Incorrect: Interviewing is a technique for gathering information from team members and subject matter experts in a formal setting.
C.
Incorrect: Sensitivity analysis is a way of determining which parts of the project are most sensitive to risk.
D.
Correct: Monte Carlo analysis is a sophisticated type of mathematical and statistical analysis.
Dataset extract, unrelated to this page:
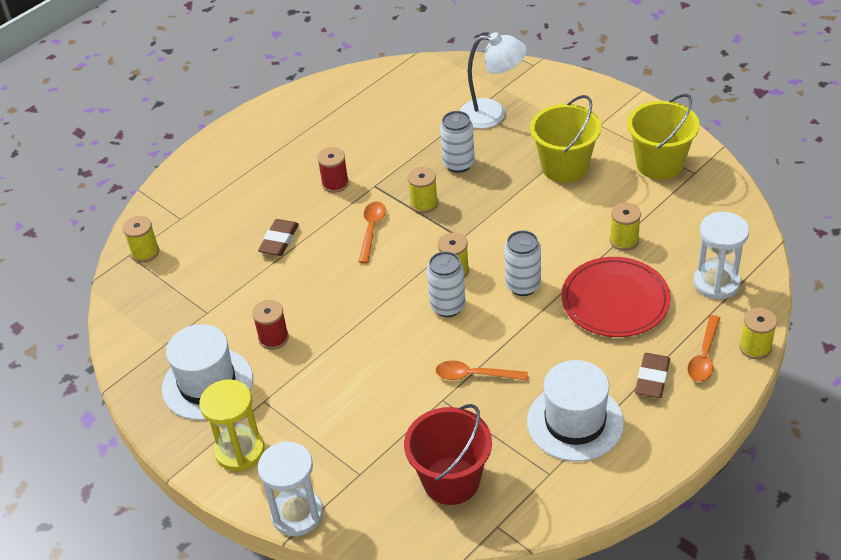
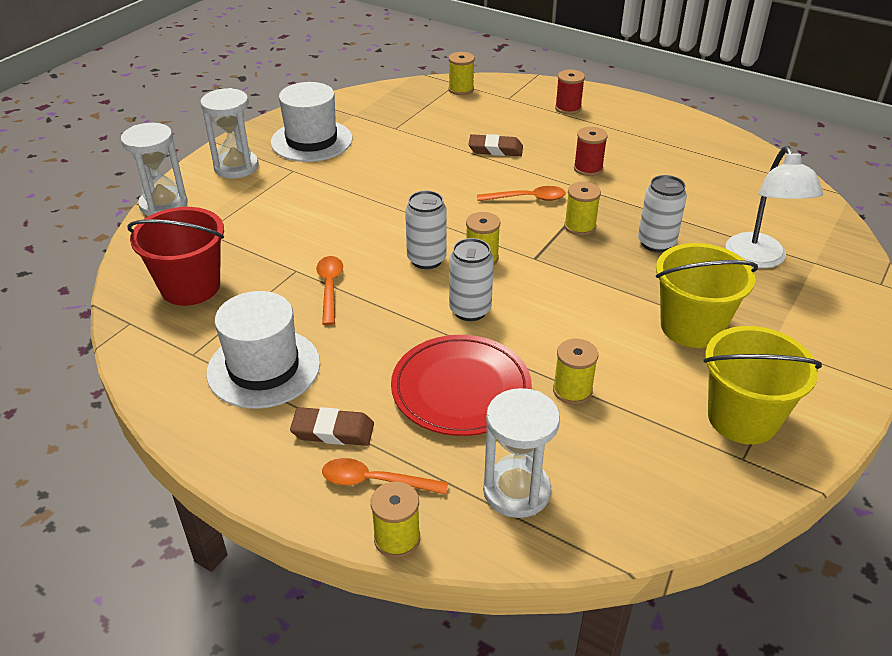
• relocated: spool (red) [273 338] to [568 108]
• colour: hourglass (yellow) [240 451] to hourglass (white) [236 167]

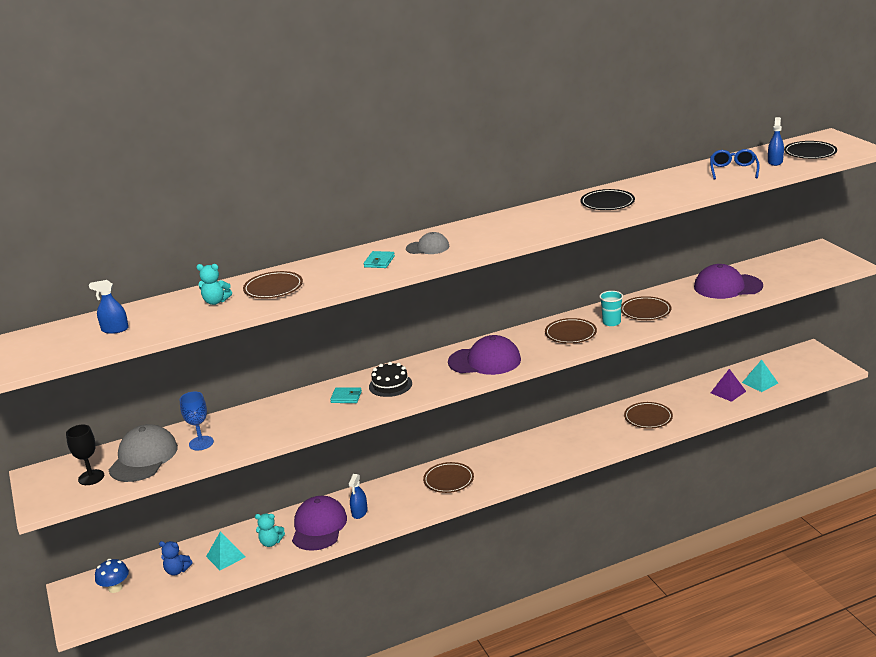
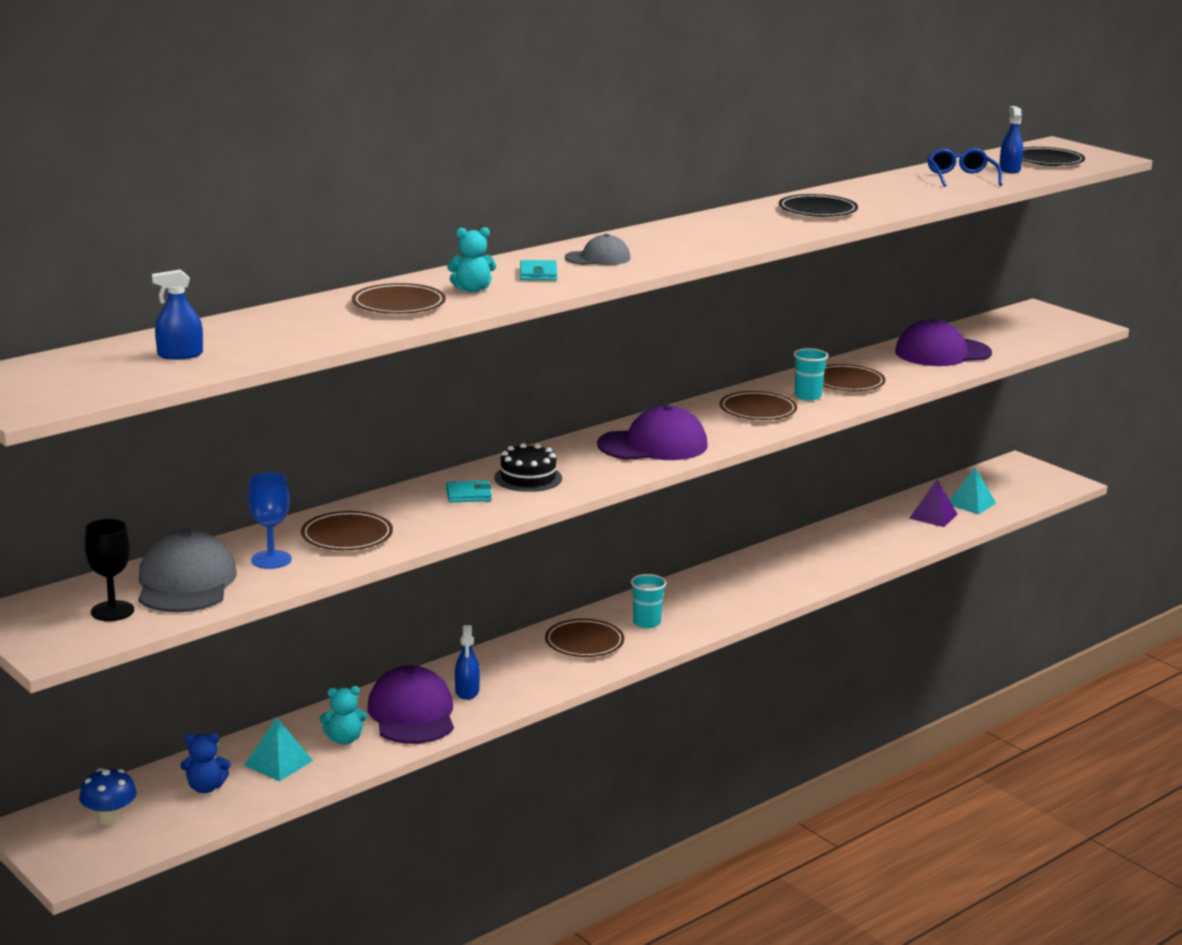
• relocated: teddy bear (turquoise) [216 301] to [472 289]
• relocated: plate (brown) [648 418] to [347 536]
• appeared: cup (turquoise) [646 622]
It carries out simulations of events occurring, to determine the likely probability and impact.
12.
Correct Answer: C
A.
Incorrect: Mitigation is a response that seeks to minimize the impact of risk if it occurs.
B.
Incorrect: Transference makes the impact of the risk someone else’s responsibility.
C.
Correct: The example represents a strategy of avoiding an identified risk.
D.
Incorrect: Acceptance would mean doing nothing and accepting the consequences.
13.
Correct Answer: D
A.
Incorrect: Mitigation is a response that seeks to minimize the impact of risk if it occurs.
B.
Incorrect: Enhancement is a risk response strategy for positive risks that seeks to enhance the probability and impact of the risk.
C.
Incorrect: Transference makes the impact of the risk someone else’s responsibility.
D.
Correct: Acceptance is a strategy whereby you make no provision at all should the risk occur and simply accept the consequences.
14.
Correct Answer: D
A.
Incorrect: The Identify Risks process seeks to identify individual risks for inclusion on the risk register.
B.
Incorrect: The Perform Quantitative Risk Analysis process conducts a quantitative assessment of probability and impact of individual risks.
C.
Incorrect: The Plan Risk Responses process prepares a proactive response to identified risks.
D.
Correct: The Control Risks process includes the reassessment of reserves to determine if the uncertainty within them has changed.